Multi-Residue Scanning for Pesticides in Fruit and Vegetables Using On-Line Clean-up GC-MS

Importance of the Topic

Modern agriculture and food safety demand sensitive and reliable detection of pesticide residues in fruits and vegetables. Regulatory limits typically range between 100 and 1,000 µg/kg, but analytical methods must reach detection thresholds as low as 5–50 µg/kg to ensure compliance and protect public health. Automated on-line sample clean-up coupled with large-volume injection GC-MS streamlines analysis, reduces manual handling, and enhances throughput for multi-residue pesticide screening.

Goals and Study Overview

This work aimed to develop and optimize an automated on-line solid-phase extraction (SPE) clean-up system (ATAS Vision) interfaced with a large-volume programmable injector (OPTIC2) and GC-MS for rapid, high-sensitivity pesticide screening in apple, cabbage, and potato matrices. Spiked extracts at regulatory limits and at one order of magnitude above and below were used to assess method performance, recovery, carry-over, and detection capability.

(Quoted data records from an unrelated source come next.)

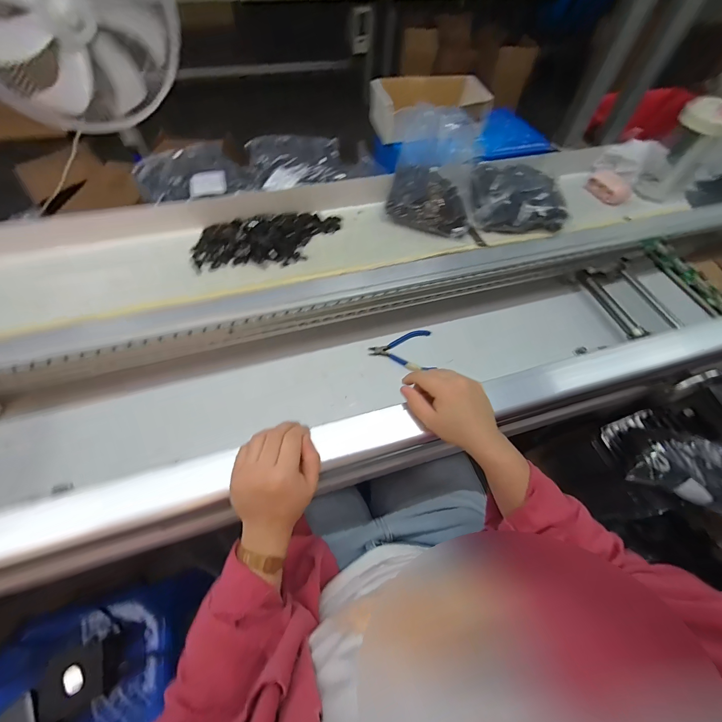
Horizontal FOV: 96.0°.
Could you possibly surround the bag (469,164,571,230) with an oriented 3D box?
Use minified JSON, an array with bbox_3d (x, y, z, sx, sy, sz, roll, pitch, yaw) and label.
[{"bbox_3d":[0.264,-0.286,0.560,0.159,0.061,0.122,-3,60,-5],"label":"bag"}]

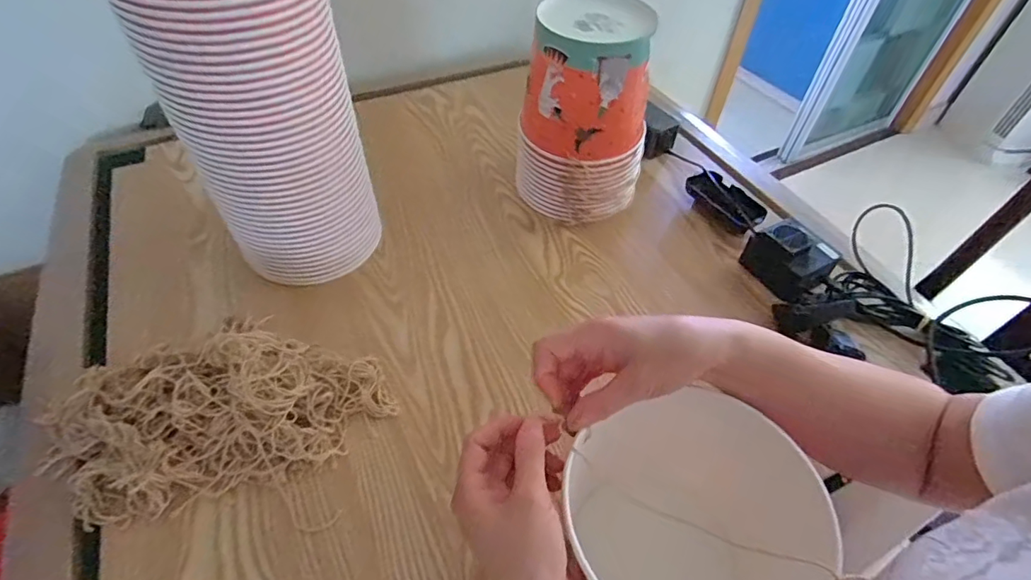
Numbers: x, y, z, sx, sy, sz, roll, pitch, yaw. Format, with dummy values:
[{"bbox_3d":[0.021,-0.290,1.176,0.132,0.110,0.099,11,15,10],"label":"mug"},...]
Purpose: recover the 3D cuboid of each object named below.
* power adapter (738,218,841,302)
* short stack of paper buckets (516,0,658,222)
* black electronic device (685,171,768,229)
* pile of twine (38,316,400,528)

Methodology and Instrumentation

Sample Preparation and Clean-Up:

• Chop and macerate unwashed fruit or vegetables, then extract with ethyl acetate.
• Spike extracts with a 55-compound pesticide mix at target concentrations.
• Load 25 µL of extract onto a disposable cyanopropyl SPE cartridge in the Vision system.
• Elute at 100 µL/min and vent solvent in large-volume injection mode.
• Thermally focus analytes in the OPTIC2 injector and transfer to the GC column.

Instrument Configuration:

• GC-MS: Hewlett-Packard HP6890 GC and HP5973 MSD in scan mode.
• Injector: ATAS OPTIC2-200 programmable large-volume injector (50 µL liner, autovent 100 mL/min, purge pressure 25 kPa).
• Clean-Up: ATAS Vision system with MIDAS autosampler, Prospekt cartridge handler, solvent delivery unit, and HPLC pump.
• Column: HP5-MS (30 m × 0.25 mm i.d. × 0.25 µm film).

Key Operating Parameters:

• Injector: Initial 45 °C, ramp to 350 °C at 6 °C/s; split open at 3 min.
• GC Oven: 40 °C hold 3 min, ramp 20 °C/min to 350 °C, hold 5.5 min.
• MSD: Scan mode with 6.5 min solvent delay.

Main Results and Discussion

The optimized system demonstrated efficient removal of co-extractives while maintaining quantitative recovery of organochlorine and organophosphorus pesticides at ~10 µg/kg. Total ion chromatograms of cabbage extracts before and after clean-up showed significant baseline reduction and sharper analyte peaks post-cleanup. Carry-over was eliminated by adjusting purge flow and duration. The SPE-GC-MS interface provided reproducible retention times and consistent signal intensities across replicate injections.

Benefits and Practical Applications

• Fully automated workflow reduces manual labor and potential operator errors.
• Large-volume injection increases sensitivity for trace-level detection.
• On-line clean-up improves chromatographic cleanliness and instrument uptime.
• Capability to screen over 50 pesticide residues in diverse produce matrices.

Future Trends and Opportunities

Advancements may include integration of high-resolution mass spectrometry for enhanced selectivity, miniaturized SPE cartridges for lower solvent consumption, and machine-learning algorithms for deconvolution of complex chromatograms. Expansion to multi-class contaminants, including emerging polar compounds, and on-site portable GC-MS systems could further strengthen rapid food safety monitoring.

Conclusion

The combination of the ATAS Vision automated clean-up, OPTIC2 programmable large-volume injector, and GC-MS offers a robust, high-throughput approach for multi-residue pesticide analysis in fruit and vegetables. The method achieves low detection limits, reliable quantitation, and reduced sample-handling, aligning with stringent regulatory requirements and laboratory efficiency goals.

Used Instrumentation

• HP6890 GC and HP5973 MSD (Agilent).
• ATAS OPTIC2-200 programmable injector.
• ATAS Vision system with MIDAS autosampler, Prospekt, solvent delivery unit, and HPLC pump.
• HP5-MS GC column (30 m × 0.25 mm × 0.25 µm).